GIVEN TEXT:
* * * * * * *

Matching Engine Example Application

This sample application demonstrates a matching engine, showcasing the DeFi capabilities on the Linera protocol.

The matching engine trades between two tokens token_0 & token_1. We can refer to the fungible application example on how to create two token applications.

An order can be of two types:

• Bid: For buying token 1 and paying in token 0, these are ordered from the highest bid (most preferable) to the lowest price.
• Ask: For selling token 1, to be paid in token 0, these are ordered from the lowest (most preferable) to the highest price.

An OrderId is used to uniquely identify an order and enables the following functionality:

• Modify: Allows to modify the order.
• Cancel: Cancelling an order.

When inserting an order it goes through the following steps:

• Transfer of tokens from the fungible application to the matching engine application through a cross-application call so that it can be paid to the counterparty.

* * * * * * *

SOURCE MATERIAL:

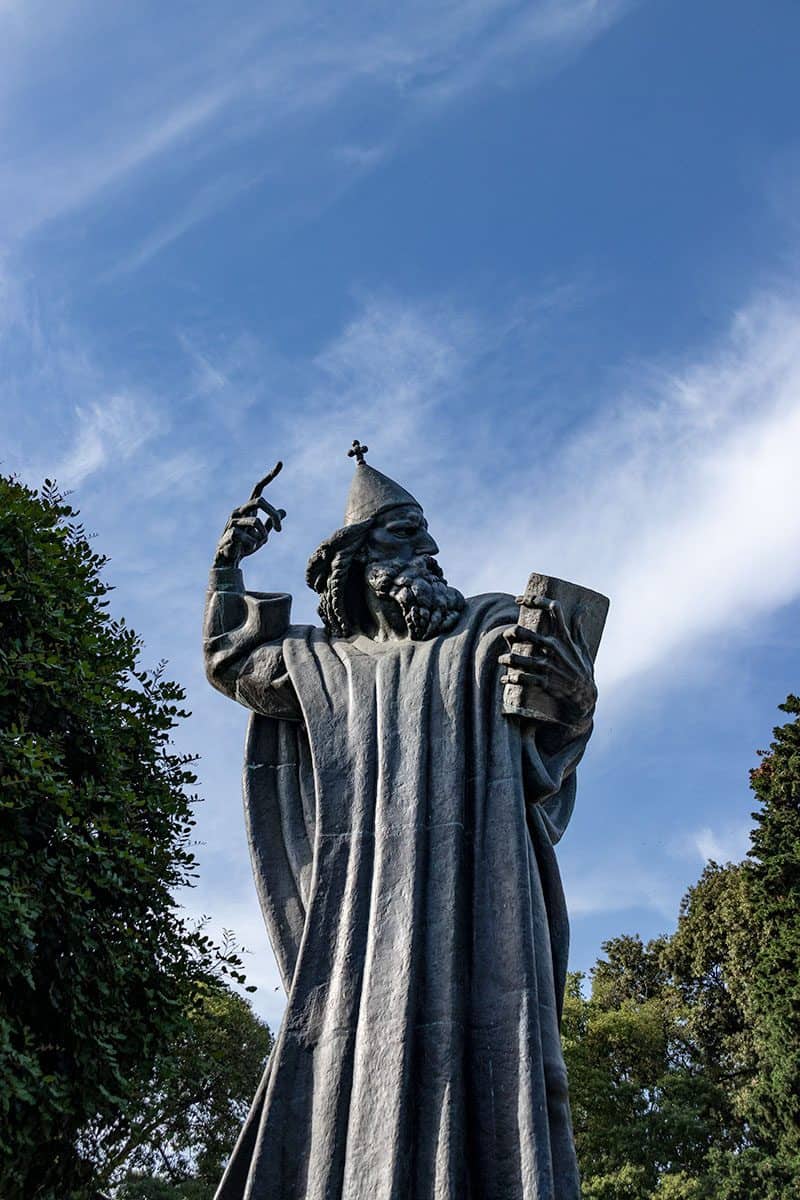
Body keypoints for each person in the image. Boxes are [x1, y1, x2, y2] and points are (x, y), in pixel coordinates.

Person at [203, 443, 597, 1200]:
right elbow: (235, 660)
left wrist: (575, 701)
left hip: (480, 908)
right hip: (361, 925)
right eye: (405, 535)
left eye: (427, 535)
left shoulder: (489, 628)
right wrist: (227, 567)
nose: (430, 552)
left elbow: (548, 732)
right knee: (351, 1068)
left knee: (489, 1063)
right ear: (356, 562)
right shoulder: (325, 663)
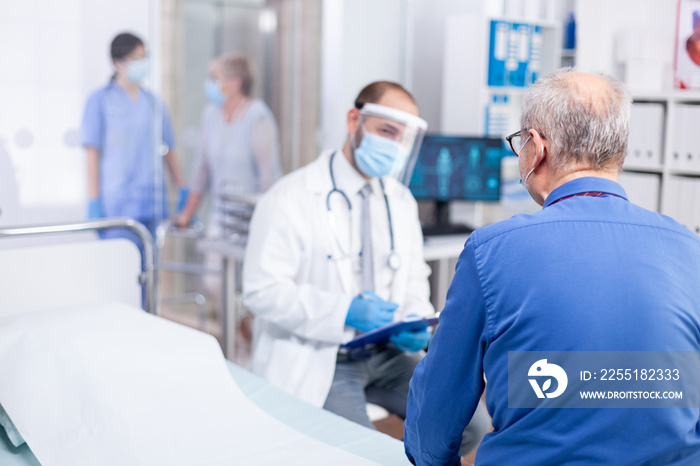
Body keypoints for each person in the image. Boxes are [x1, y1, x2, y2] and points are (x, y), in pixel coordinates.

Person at [404, 69, 700, 465]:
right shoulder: (690, 248)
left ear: (537, 148)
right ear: (619, 152)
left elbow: (435, 419)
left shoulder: (491, 251)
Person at [243, 81, 491, 456]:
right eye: (386, 131)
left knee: (470, 424)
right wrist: (345, 311)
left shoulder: (399, 199)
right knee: (359, 452)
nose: (393, 146)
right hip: (325, 353)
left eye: (403, 138)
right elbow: (261, 291)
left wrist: (414, 320)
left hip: (387, 351)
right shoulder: (290, 197)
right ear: (354, 119)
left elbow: (411, 278)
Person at [82, 32, 187, 242]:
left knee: (150, 269)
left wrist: (182, 186)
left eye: (144, 57)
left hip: (152, 203)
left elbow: (169, 149)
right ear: (117, 62)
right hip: (116, 205)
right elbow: (92, 153)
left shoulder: (154, 102)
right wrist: (94, 201)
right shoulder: (100, 100)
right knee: (120, 268)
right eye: (136, 58)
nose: (142, 63)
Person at [175, 52, 282, 231]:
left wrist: (270, 226)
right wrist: (187, 214)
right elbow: (201, 171)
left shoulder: (257, 117)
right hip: (219, 218)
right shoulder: (210, 114)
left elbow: (268, 178)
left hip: (252, 219)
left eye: (215, 78)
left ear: (236, 82)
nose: (209, 84)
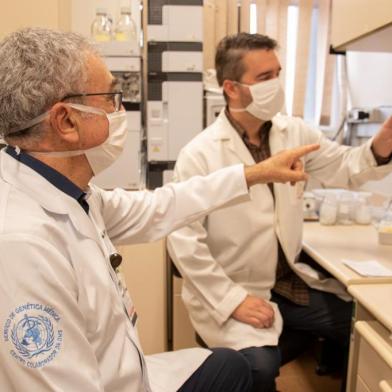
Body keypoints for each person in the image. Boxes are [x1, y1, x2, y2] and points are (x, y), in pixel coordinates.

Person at [0, 28, 319, 392]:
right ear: (67, 122)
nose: (121, 110)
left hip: (124, 371)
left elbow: (159, 207)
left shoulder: (66, 192)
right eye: (110, 97)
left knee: (229, 366)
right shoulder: (22, 244)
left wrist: (254, 173)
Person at [167, 32, 392, 392]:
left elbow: (347, 167)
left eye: (278, 73)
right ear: (231, 88)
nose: (277, 84)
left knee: (355, 324)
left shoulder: (294, 133)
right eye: (264, 78)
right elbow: (185, 244)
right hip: (235, 287)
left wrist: (379, 148)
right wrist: (233, 301)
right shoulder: (201, 154)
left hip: (288, 285)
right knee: (256, 368)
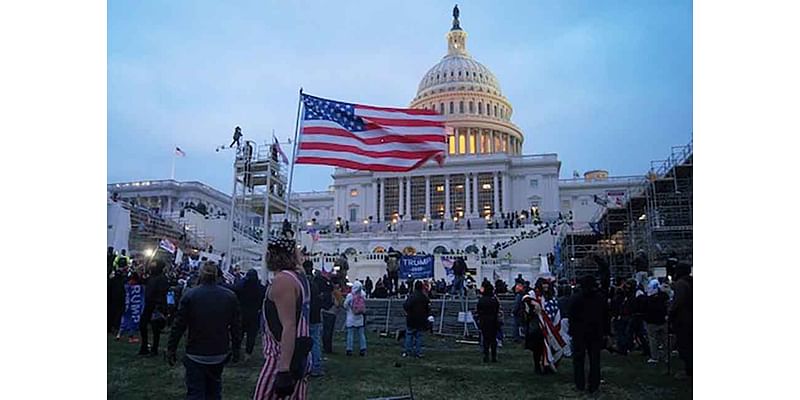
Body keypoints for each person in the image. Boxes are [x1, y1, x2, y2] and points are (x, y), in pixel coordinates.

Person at [167, 262, 242, 400]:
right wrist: (236, 349)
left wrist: (171, 349)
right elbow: (236, 326)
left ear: (200, 274)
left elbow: (178, 326)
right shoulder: (229, 296)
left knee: (196, 393)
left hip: (196, 352)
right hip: (219, 352)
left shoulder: (190, 295)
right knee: (214, 391)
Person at [253, 236, 312, 400]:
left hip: (281, 356)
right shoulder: (299, 277)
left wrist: (284, 369)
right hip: (299, 353)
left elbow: (289, 325)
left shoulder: (283, 280)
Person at [568, 275, 608, 394]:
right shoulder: (600, 298)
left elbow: (571, 316)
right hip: (595, 332)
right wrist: (606, 332)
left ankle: (580, 384)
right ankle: (594, 384)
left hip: (579, 333)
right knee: (595, 359)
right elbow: (605, 316)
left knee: (578, 360)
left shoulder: (575, 298)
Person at [139, 260, 170, 356]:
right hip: (149, 304)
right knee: (142, 325)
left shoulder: (162, 278)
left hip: (157, 305)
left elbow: (162, 292)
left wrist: (159, 306)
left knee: (155, 329)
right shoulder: (152, 277)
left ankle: (154, 349)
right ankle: (144, 346)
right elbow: (143, 281)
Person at [236, 269, 266, 362]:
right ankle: (248, 354)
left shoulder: (241, 287)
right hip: (255, 314)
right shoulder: (261, 288)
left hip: (242, 314)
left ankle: (236, 352)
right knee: (251, 336)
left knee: (239, 335)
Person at [669, 263, 692, 379]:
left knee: (685, 346)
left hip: (684, 319)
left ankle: (689, 372)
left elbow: (678, 302)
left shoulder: (681, 284)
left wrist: (671, 312)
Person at [403, 280, 431, 358]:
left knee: (409, 335)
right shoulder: (424, 297)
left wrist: (408, 312)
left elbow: (405, 305)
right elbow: (428, 308)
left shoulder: (411, 296)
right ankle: (418, 352)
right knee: (419, 337)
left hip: (411, 319)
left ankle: (408, 351)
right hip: (421, 320)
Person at [644, 279, 669, 364]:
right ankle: (666, 357)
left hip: (652, 321)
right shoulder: (664, 296)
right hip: (662, 320)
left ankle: (655, 357)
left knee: (653, 340)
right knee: (665, 340)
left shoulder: (648, 298)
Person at [307, 264, 325, 377]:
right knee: (315, 342)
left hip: (307, 317)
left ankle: (308, 366)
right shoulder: (316, 287)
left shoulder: (305, 288)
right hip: (316, 317)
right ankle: (316, 366)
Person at [476, 281, 500, 363]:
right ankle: (494, 356)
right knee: (493, 339)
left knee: (485, 339)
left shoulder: (481, 300)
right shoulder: (494, 300)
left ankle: (486, 356)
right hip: (493, 320)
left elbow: (478, 310)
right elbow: (497, 309)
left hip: (484, 320)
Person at [343, 281, 367, 356]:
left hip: (351, 317)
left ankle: (349, 349)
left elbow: (345, 305)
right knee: (361, 334)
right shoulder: (363, 295)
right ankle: (363, 348)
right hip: (360, 317)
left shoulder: (350, 296)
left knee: (350, 334)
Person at [319, 271, 337, 354]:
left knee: (324, 331)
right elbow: (337, 303)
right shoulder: (333, 293)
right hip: (331, 312)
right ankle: (328, 348)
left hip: (324, 311)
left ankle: (325, 347)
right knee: (329, 331)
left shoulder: (323, 293)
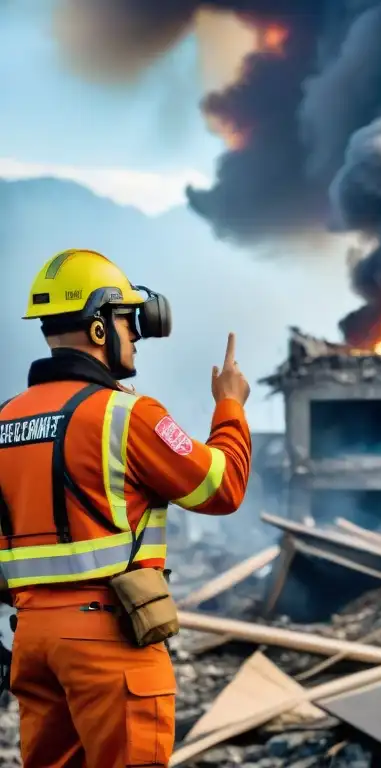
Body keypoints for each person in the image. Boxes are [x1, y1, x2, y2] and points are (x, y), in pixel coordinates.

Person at [0, 248, 252, 767]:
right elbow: (220, 487)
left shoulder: (5, 421)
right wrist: (229, 406)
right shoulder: (125, 414)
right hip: (109, 636)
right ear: (98, 329)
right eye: (126, 319)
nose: (136, 334)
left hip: (31, 641)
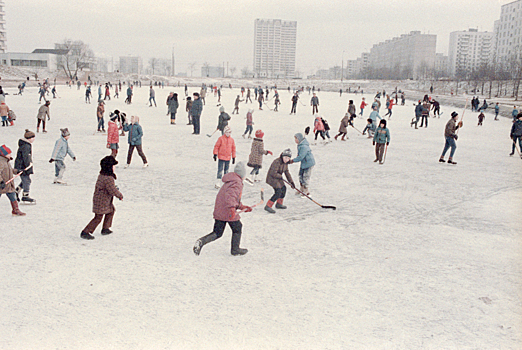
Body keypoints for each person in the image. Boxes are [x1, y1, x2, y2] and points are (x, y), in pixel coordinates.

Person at [193, 161, 250, 256]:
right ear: (242, 174)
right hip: (227, 211)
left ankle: (201, 242)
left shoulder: (231, 180)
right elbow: (231, 197)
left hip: (221, 210)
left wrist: (242, 207)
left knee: (218, 232)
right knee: (237, 227)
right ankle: (235, 249)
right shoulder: (237, 182)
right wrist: (232, 209)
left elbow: (232, 198)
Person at [80, 156, 123, 240]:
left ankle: (105, 228)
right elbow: (112, 190)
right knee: (98, 217)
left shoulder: (103, 175)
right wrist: (119, 195)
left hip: (102, 200)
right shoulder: (108, 178)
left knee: (111, 211)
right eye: (113, 166)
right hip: (102, 201)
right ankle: (86, 231)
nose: (114, 168)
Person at [264, 148, 295, 213]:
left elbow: (287, 172)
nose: (286, 160)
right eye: (285, 157)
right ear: (282, 156)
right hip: (272, 178)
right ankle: (268, 206)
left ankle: (279, 204)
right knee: (278, 192)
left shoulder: (285, 163)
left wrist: (291, 182)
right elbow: (273, 173)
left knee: (284, 189)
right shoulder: (277, 162)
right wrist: (280, 176)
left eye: (288, 158)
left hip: (278, 178)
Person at [0, 145, 26, 216]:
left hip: (8, 185)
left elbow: (10, 170)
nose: (10, 155)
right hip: (2, 184)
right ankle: (15, 210)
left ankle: (15, 210)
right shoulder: (1, 162)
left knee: (12, 195)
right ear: (4, 154)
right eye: (9, 154)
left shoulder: (6, 161)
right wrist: (1, 181)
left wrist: (17, 171)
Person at [14, 130, 36, 204]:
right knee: (27, 181)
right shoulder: (26, 146)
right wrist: (28, 166)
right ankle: (25, 196)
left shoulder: (25, 144)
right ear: (29, 138)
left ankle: (16, 191)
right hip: (22, 167)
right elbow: (26, 157)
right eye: (33, 137)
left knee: (25, 180)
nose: (34, 139)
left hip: (22, 166)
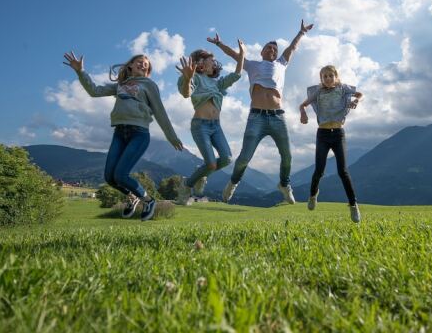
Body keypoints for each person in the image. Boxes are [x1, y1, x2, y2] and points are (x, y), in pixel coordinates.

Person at [63, 51, 183, 221]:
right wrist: (80, 72)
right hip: (119, 133)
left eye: (146, 65)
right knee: (110, 177)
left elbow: (160, 111)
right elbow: (94, 91)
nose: (143, 65)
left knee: (121, 174)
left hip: (139, 133)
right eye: (140, 62)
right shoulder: (120, 85)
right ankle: (132, 197)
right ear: (131, 65)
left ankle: (148, 200)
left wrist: (171, 137)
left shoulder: (149, 84)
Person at [208, 20, 313, 204]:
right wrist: (219, 44)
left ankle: (284, 184)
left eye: (275, 49)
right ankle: (233, 182)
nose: (272, 50)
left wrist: (301, 32)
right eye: (269, 48)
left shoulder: (282, 64)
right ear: (262, 51)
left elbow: (292, 48)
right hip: (256, 116)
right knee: (244, 158)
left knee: (287, 156)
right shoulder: (252, 65)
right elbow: (234, 55)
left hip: (277, 117)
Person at [175, 39, 246, 203]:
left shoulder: (216, 84)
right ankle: (187, 184)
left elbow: (236, 75)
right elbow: (186, 94)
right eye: (211, 60)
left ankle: (200, 176)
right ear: (200, 63)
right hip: (200, 126)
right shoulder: (194, 78)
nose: (215, 63)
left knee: (227, 158)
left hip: (216, 127)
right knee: (212, 164)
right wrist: (187, 78)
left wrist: (242, 54)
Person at [299, 65, 363, 223]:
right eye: (324, 76)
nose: (327, 78)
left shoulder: (343, 88)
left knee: (343, 171)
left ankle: (353, 205)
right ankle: (313, 195)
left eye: (330, 76)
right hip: (322, 134)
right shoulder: (318, 92)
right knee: (319, 170)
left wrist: (356, 99)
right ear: (321, 78)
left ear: (336, 76)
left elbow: (360, 93)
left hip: (338, 133)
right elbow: (303, 104)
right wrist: (303, 114)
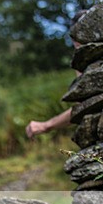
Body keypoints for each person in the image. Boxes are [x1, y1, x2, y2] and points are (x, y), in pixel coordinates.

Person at [25, 9, 87, 140]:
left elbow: (86, 106)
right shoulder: (81, 62)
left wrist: (46, 125)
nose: (76, 42)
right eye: (74, 36)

* * * * * * *

EXERCISE 1: In the matching engine text, between which two tokens does the engine trade?
EXERCISE 2: From the matching engine text, write out the passage that opens with the words containing "An OrderId is" and closes with "to the counterparty.".
Rely on the matching engine text alone; the material plays no part in what follows.

RESPONSE AREA 1: token_0 and token_1

RESPONSE AREA 2:
An OrderId is used to uniquely identify an order and enables the following functionality:

• Modify: Allows to modify the order.
• Cancel: Cancelling an order.

When inserting an order it goes through the following steps:

• Transfer of tokens from the fungible application to the matching engine application through a cross-application call so that it can be paid to the counterparty.